Postmaster General Louis DeJoy is developing a 10-year strategic plan to address those problems, and will discuss the proposal before the House oversight committee Wednesday.

But it's already drawing criticism from congressional Democrats and some of the Post Office's biggest customers.

"The standard for the Postal Service has been the mail gets delivered on time 96% of the time," Sen. Gary Peters, D-Mich., tells NPR. "But what we're seeing nationally is roughly 80%, and in some areas considerably less than that. In Detroit, for example, it's roughly 74%. So that's still an unacceptable standard."

Peters, who chairs the Senate committee that oversees the Postal Service, was one of more than 30 Democratic senators who wrote to DeJoy last week, asking for an explanation of the poor on-time delivery rates.

Many congressional Democrats, upset with the Postal Service since DeJoy was named postmaster general last year, are calling for his ouster. Peters isn't there yet, but says he has "concerns about his performance to date. I think the numbers speak for themselves, but my focus right now is to make sure that we appoint a full complement of the Board of Governors."

It's the Board of Governors that has the actual power to name a postmaster general.

=======

» **PROBLEMS TO WORK ON**:
1. In the passage about the Postal Service, what on-time delivery rate does Sen. Gary Peters give for Detroit?
2. Extend the passage about the Postal Service, picking up after its final sentence.

» **AVAILABLE DATA**:
=======

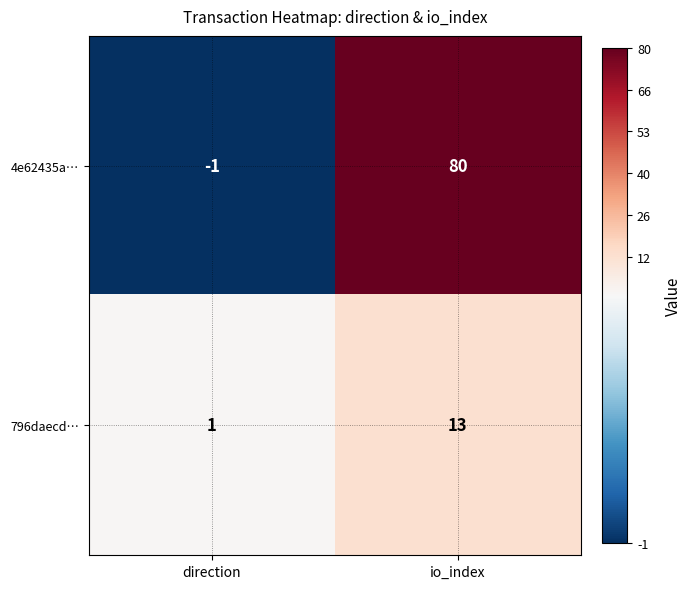

Reading left to right, list all the values displayed in this chart.

4e62435a…: direction=-1	io_index=80
796daecd…: direction=1	io_index=13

=======

» **RESULTS OF THE EXERCISE**:
1. Roughly 74%.

2.
President Biden could name as many as four new members to the board, and Peters says there are "ongoing conversations" with the administration over possible nominations.

It was unclear ahead of the hearing what DeJoy's 10-year plan to reform the Postal Service will look like, but the Washington Post reported it includes slowing the delivery of some local first class mail.

Paul Steidler, senior fellow at the Lexington Institute, says "degrading" first class mail is a terrible idea. "You shouldn't even call it first class mail if it takes three days for something to get a short distance."

Steidler says it's the poor and the elderly who are hurt most by slower mail deliveries. "There's going to be greater instances of court notices not being received on time, payments to credit card companies not getting in on time and penalties being assessed," Steidler says, "and it's completely unnecessary."

There is also concern that DeJoy will propose raising postage rates to put the service on sounder financial footing. Michael Plunkett, president of PostCom, a trade association for large mailers, says that idea makes no sense.

"Customers of the Postal Service have been experiencing the worst service in decades in the last couple of months," he says. "It seems to me to be short sighted and perhaps imprudent to plan on a large price increase in the middle of a pretty significant economic recession when your customers are extremely dissatisfied with the level of service they've been experiencing."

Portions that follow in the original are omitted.